▸ BRIEF
Could you substitute "Deluxe room" for "Executive room" everywhere in the text read from the data, changing nothing else and leaving the pictures out of your answer?

▸ INFORMATION
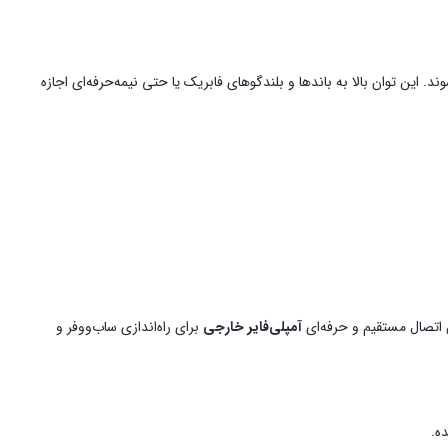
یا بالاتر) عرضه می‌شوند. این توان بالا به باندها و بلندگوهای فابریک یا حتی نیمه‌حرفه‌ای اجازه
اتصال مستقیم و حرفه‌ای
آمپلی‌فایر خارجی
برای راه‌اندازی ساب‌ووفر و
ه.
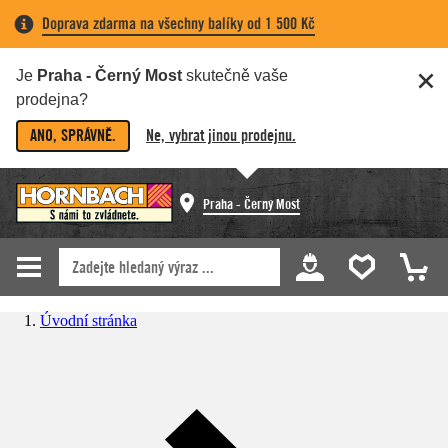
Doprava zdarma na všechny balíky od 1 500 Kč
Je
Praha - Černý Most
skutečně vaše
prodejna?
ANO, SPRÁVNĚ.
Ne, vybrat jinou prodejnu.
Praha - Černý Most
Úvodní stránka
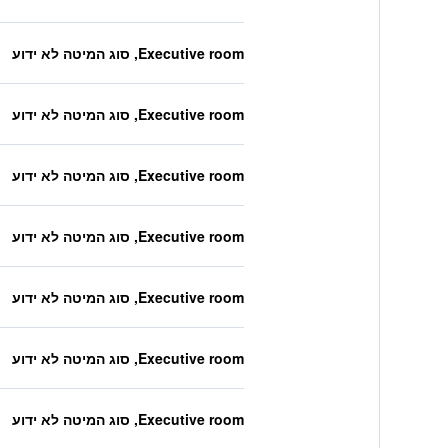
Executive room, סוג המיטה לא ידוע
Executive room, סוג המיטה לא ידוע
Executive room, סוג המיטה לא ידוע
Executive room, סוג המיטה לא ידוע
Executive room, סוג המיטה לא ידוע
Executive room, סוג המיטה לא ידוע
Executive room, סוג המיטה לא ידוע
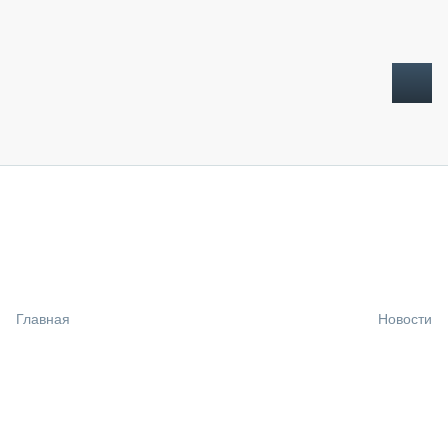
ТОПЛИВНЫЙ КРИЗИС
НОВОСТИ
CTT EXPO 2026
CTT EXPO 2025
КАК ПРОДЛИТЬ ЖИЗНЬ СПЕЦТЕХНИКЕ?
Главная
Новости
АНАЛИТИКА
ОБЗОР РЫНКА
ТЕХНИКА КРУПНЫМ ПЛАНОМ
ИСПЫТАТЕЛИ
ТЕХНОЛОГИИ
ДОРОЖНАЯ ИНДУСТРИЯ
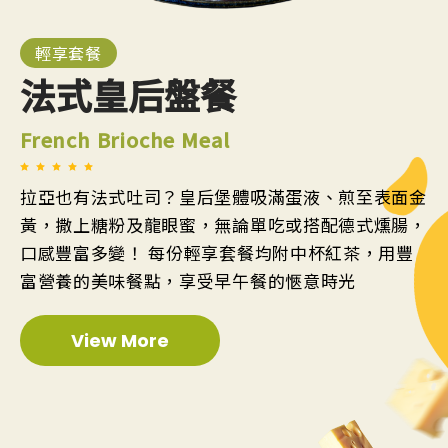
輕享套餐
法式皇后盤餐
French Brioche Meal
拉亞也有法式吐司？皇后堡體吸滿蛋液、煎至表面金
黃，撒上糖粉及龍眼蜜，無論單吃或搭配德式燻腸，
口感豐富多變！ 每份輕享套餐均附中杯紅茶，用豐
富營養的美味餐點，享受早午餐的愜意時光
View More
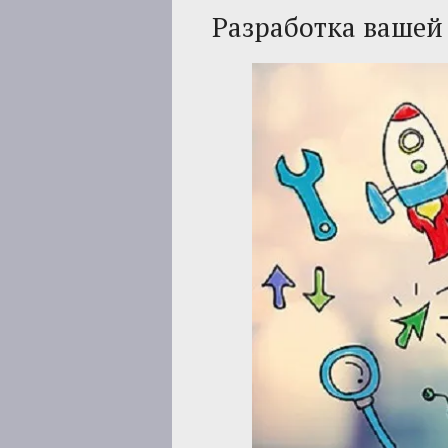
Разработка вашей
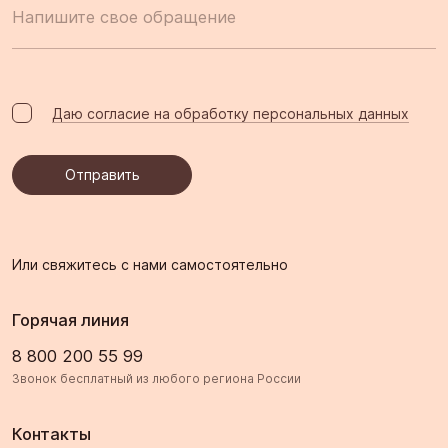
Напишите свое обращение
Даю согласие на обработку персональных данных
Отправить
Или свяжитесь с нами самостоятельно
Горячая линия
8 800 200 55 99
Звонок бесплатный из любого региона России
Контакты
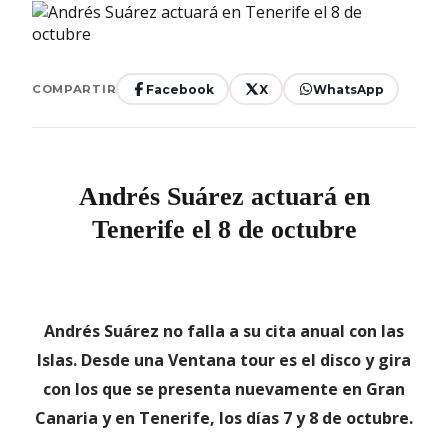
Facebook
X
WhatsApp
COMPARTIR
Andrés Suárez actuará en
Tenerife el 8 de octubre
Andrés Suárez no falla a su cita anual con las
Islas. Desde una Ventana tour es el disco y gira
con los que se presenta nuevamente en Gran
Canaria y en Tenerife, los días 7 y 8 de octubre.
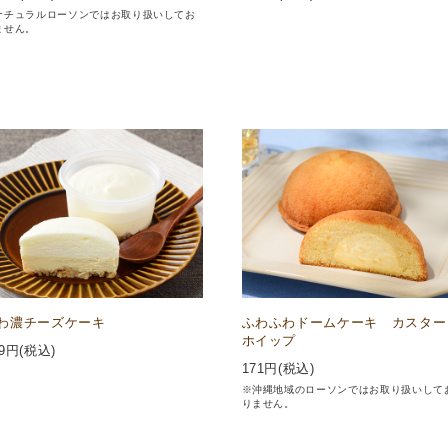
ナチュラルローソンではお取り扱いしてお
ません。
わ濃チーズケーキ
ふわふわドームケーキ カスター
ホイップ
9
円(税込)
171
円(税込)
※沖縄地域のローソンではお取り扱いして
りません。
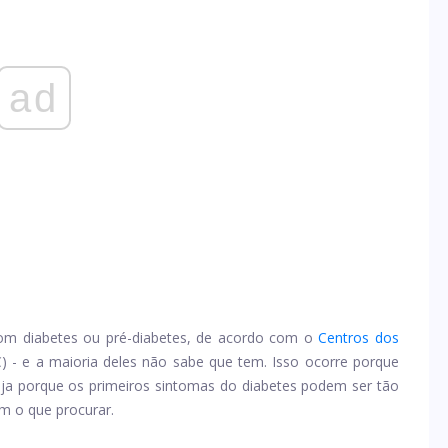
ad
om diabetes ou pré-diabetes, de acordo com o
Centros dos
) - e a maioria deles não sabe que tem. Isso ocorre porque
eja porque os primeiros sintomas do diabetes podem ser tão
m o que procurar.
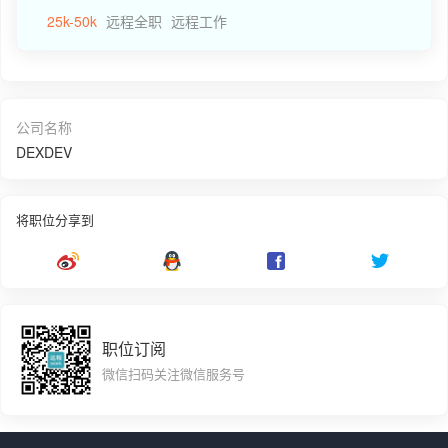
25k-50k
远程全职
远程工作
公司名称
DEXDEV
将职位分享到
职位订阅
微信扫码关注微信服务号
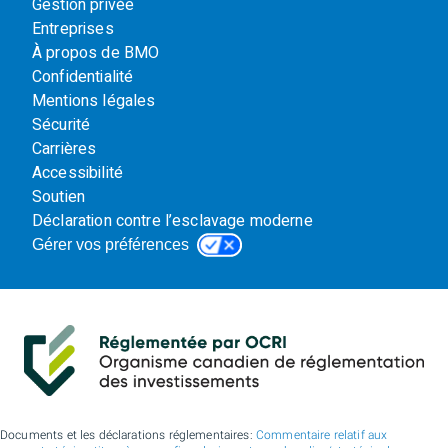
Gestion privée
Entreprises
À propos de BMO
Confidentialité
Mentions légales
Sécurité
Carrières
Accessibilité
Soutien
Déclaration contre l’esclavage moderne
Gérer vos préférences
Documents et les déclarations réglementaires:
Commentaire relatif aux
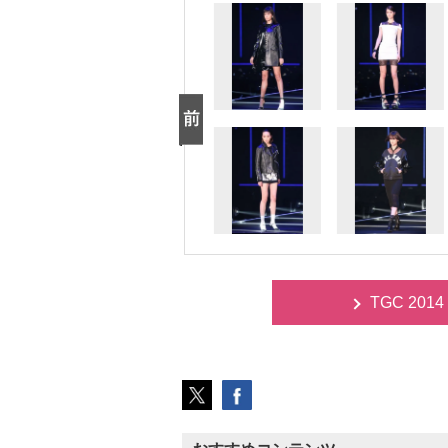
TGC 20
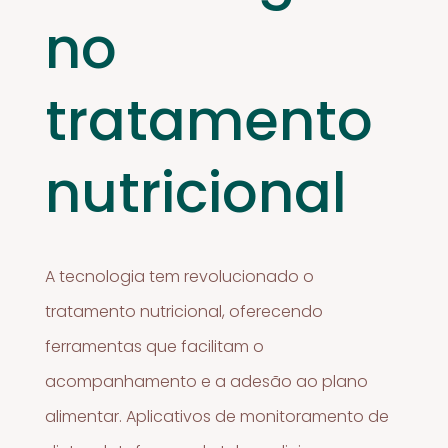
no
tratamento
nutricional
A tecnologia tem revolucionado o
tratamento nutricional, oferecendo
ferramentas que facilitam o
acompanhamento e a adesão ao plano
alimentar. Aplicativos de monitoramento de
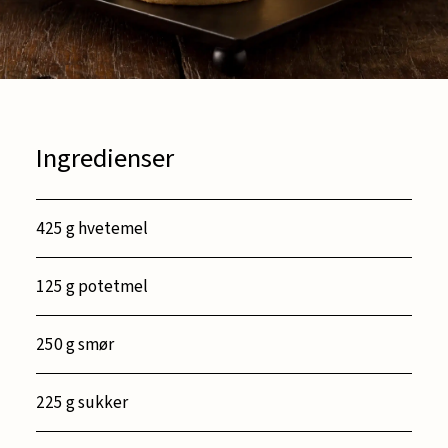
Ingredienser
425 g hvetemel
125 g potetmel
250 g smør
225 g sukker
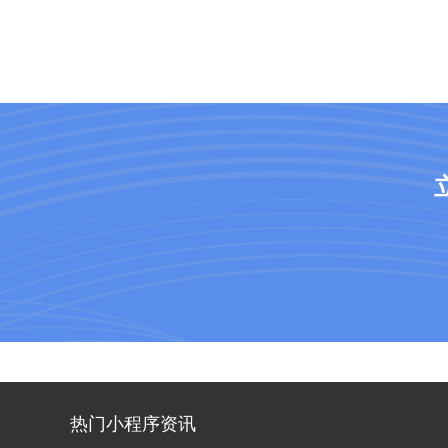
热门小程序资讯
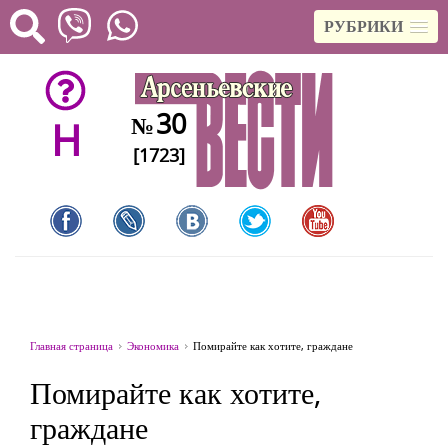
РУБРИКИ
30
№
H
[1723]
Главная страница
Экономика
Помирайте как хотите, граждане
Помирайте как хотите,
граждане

▸ TASK SOLUTION
یا بالاتر) عرضه می‌شوند. این توان بالا به باندها و بلندگوهای فابریک یا حتی نیمه‌حرفه‌ای اجازه
اتصال مستقیم و حرفه‌ای
آمپلی‌فایر خارجی
برای راه‌اندازی ساب‌ووفر و
ه.
Doprava zdarma na všechny balíky od 1 500 Kč
Je
Praha - Černý Most
skutečně vaše
prodejna?
ANO, SPRÁVNĚ.
Ne, vybrat jinou prodejnu.
Praha - Černý Most
Úvodní stránka
Deluxe room, סוג המיטה לא ידוע
Deluxe room, סוג המיטה לא ידוע
Deluxe room, סוג המיטה לא ידוע
Deluxe room, סוג המיטה לא ידוע
Deluxe room, סוג המיטה לא ידוע
Deluxe room, סוג המיטה לא ידוע
Deluxe room, סוג המיטה לא ידוע
ТОПЛИВНЫЙ КРИЗИС
НОВОСТИ
CTT EXPO 2026
CTT EXPO 2025
КАК ПРОДЛИТЬ ЖИЗНЬ СПЕЦТЕХНИКЕ?
Главная
Новости
АНАЛИТИКА
ОБЗОР РЫНКА
ТЕХНИКА КРУПНЫМ ПЛАНОМ
ИСПЫТАТЕЛИ
ТЕХНОЛОГИИ
ДОРОЖНАЯ ИНДУСТРИЯ
輕享套餐
法式皇后盤餐
French Brioche Meal
拉亞也有法式吐司？皇后堡體吸滿蛋液、煎至表面金
黃，撒上糖粉及龍眼蜜，無論單吃或搭配德式燻腸，
口感豐富多變！ 每份輕享套餐均附中杯紅茶，用豐
富營養的美味餐點，享受早午餐的愜意時光
View More
Разработка вашей
Напишите свое обращение
Даю согласие на обработку персональных данных
Отправить
Или свяжитесь с нами самостоятельно
Горячая линия
8 800 200 55 99
Звонок бесплатный из любого региона России
Контакты
Facebook
X
WhatsApp
COMPARTIR
Andrés Suárez actuará en
Tenerife el 8 de octubre
Andrés Suárez no falla a su cita anual con las
Islas. Desde una Ventana tour es el disco y gira
con los que se presenta nuevamente en Gran
Canaria y en Tenerife, los días 7 y 8 de octubre.
ナチュラルローソンではお取り扱いしてお
ません。
わ濃チーズケーキ
ふわふわドームケーキ カスター
ホイップ
9
円(税込)
171
円(税込)
※沖縄地域のローソンではお取り扱いして
りません。
ad
om diabetes ou pré-diabetes, de acordo com o
Centros dos
) - e a maioria deles não sabe que tem. Isso ocorre porque
eja porque os primeiros sintomas do diabetes podem ser tão
m o que procurar.
25k-50k
远程全职
远程工作
公司名称
DEXDEV
将职位分享到
职位订阅
微信扫码关注微信服务号
Gestion privée
Entreprises
À propos de BMO
Confidentialité
Mentions légales
Sécurité
Carrières
Accessibilité
Soutien
Déclaration contre l’esclavage moderne
Gérer vos préférences
Documents et les déclarations réglementaires:
Commentaire relatif aux
TGC 20
no
tratamento
nutricional
A tecnologia tem revolucionado o
tratamento nutricional, oferecendo
ferramentas que facilitam o
acompanhamento e a adesão ao plano
alimentar. Aplicativos de monitoramento de
Ingredienser
425 g hvetemel
125 g potetmel
250 g smør
225 g sukker
热门小程序资讯
РУБРИКИ
30
№
H
[1723]
Главная страница
Экономика
Помирайте как хотите, граждане
Помирайте как хотите,
граждане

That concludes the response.